Powered by a transmembrane Na⁺ gradient, Patched homologue 1 (PTCH1) localized to the primary cilium transports sterols to create a sterol-depleted inner leaflet of the plasma membrane (IPM) that does not permit Smoothened activation (left), resulting in rapid egress of Smoothened from the cilium and proteasomal degradation of GLI proteins to their repressor forms (GLIR). Upon binding of Hedgehog (middle), PTCH1 activity is blocked and IPM sterol levels are restored, permitting Smoothened activation and accumulation within the cilium. Ciliary sterols, particularly oxysterols, may promote Smoothened activation by binding to its extracellular cysteine-rich domain (CRD). The PTCH1–Hedgehog complex undergoes ubiquitylation (by HECT E3 ubiquitin ligases) and endocytosis, thus reducing the inhibitory impact of PTCH1 and helping to shape Hedgehog pathway activity during tissue patterning. In the activated state of Smoothened (right), the ciliary accumulation of Smoothened activates GLI proteins (GLIA) as they migrate through the cilium, in part by blocking formation of GLIR by proteasomal degradation. Ub, ubiquitin.

Fig. 7 |. Hedgehog signalling has context-dependent roles in tissues.

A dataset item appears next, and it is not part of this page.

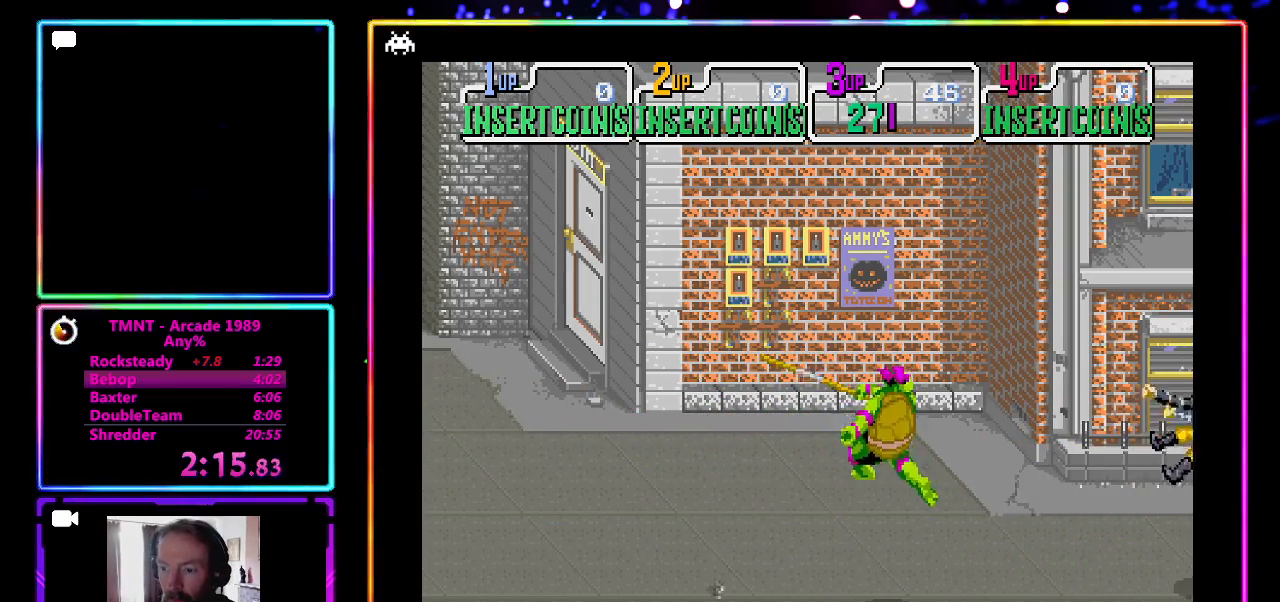
{"buttons": [], "left_stick": "right", "events": []}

a, In ectoderm-derived tissues with epithelia that directly depend on the Hedgehog (Hh) signal for proliferation, pathway-activating mutations can initiate cancers, such as basal cell carcinoma and medulloblastoma. b, In endoderm-derived organs, an epithelial Hedgehog signal induces expression of growth and differentiation factors by mesenchymal cells, which control tissue homeostasis (not shown) and injury-induced regeneration. The mesenchymal factors elicited by Hedgehog signalling promote proliferation and differentiation in a coordinated manner. c, In carcinomas of endoderm-derived organs, proliferation is driven by oncogenic mutations within the epithelium, and prodifferentiation factors elicited by Hedgehog signalling curb further growth and invasion of tumour cells. Loss of Hedgehog response permits progression to invasive carcinoma and ultimately metastasis. Note the opposite effects of Hedgehog pathway activity in promoting or slowing the growth of tumours arising in ectoderm-derived or endoderm-derived organs. SHH, Sonic hedgehog.